After what happened, the politicians of the green party who came to give me their condolences and to reassure me could not think of anything better than to tell me that 'now surely everything will be solved faster, now everyone will follow the process with more attention and soon you will be under house arrest.'

I was speechless, but I was able to ask them if it takes the death of a person to move a piece of shit, in this case the judge."
— Soledad Rosas

Thousands of demonstrators in Italy protested her imprisonment. In widely published photographs, Rosas is shown with a shaved head and in handcuffs, giving the finger to the press as she is taken out of the Turin Palace of Justice by the Carabinieri.

Following Massari's death Rosas was released into house arrest in May and was transferred to Sottoiponti, a farm and facility for AIDS patients and addiction recovery in Bene Vagienna. She was visited by her family and her Italian friends. She insisted on her innocence and planned to remain in Italy. Unless the prosecution could make a strong case, Rosas and Pelissero were to be released on 5 September. Instead, on 6 July, the prosecution charged them with arson and theft.

Rosas hanged herself with a sheet on 11 July 1998. She was cremated and her remains were returned to Argentina in a silver urn.

==Aftermath==
The incarceration and deaths of Massari and Rosas mobilised the Italian anarchist community. Rosas was considered a hero among squatters and became an icon of the Italian anarchist movement. Following the death of Rosas, letter bombs were sent to various officials.

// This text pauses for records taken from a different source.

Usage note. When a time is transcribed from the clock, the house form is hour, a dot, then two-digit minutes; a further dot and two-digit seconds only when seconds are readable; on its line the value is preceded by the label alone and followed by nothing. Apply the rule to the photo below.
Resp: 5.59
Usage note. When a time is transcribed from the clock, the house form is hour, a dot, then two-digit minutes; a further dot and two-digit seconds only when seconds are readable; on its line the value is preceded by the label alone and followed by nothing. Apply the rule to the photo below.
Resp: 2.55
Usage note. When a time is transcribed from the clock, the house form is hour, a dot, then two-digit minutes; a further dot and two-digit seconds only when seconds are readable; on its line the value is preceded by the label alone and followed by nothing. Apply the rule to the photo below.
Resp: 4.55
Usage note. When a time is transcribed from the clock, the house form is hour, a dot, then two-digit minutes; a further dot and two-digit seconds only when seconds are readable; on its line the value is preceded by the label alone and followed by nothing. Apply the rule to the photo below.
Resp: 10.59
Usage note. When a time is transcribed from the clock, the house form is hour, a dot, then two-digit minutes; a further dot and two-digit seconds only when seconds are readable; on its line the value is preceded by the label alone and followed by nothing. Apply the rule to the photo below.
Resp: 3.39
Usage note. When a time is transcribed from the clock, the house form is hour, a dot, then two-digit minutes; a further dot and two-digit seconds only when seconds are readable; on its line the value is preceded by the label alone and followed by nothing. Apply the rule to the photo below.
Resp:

The legal case against Rosas was marred by evidence tampering, including editing of the activists' conversations in an attempt to link them to the Grey Wolves group. An arsenal police alleged they had found in the Turin squat never materialised and it was proven that Rosas was not in the country when the arson attack occurred. Both Rosas and Massari were acquitted. Pelissero remained imprisoned until 2002 when the case was dropped due to inconsistencies in the evidence that was presented.

==In popular culture==
Martín Caparrós wrote the 2003 book Amor y anarquía, la vida urgente de Soledad Rosas (Love and anarchy, the urgent life of Soledad Rosas) about Rosas. In the book, Caparrós reconstructs Rosas's life, drawing on her diaries and letters as well as conversations with her family and squatters from Italy.

The 2018 Argentine film Soledad by Agustina Macri, daughter of President Mauricio Macri, features Vera Spinetta as Rosas. The film was released alongside the Italian translation of Caparrós's book, both of which were boycotted by the Italian anarchist community. Soledad won the main prize at the BCN Film Fest.

The song "L'ultimo gesto di liberazione" by Argentine punk band She Devils has lyrics about a letter that Rosas wrote.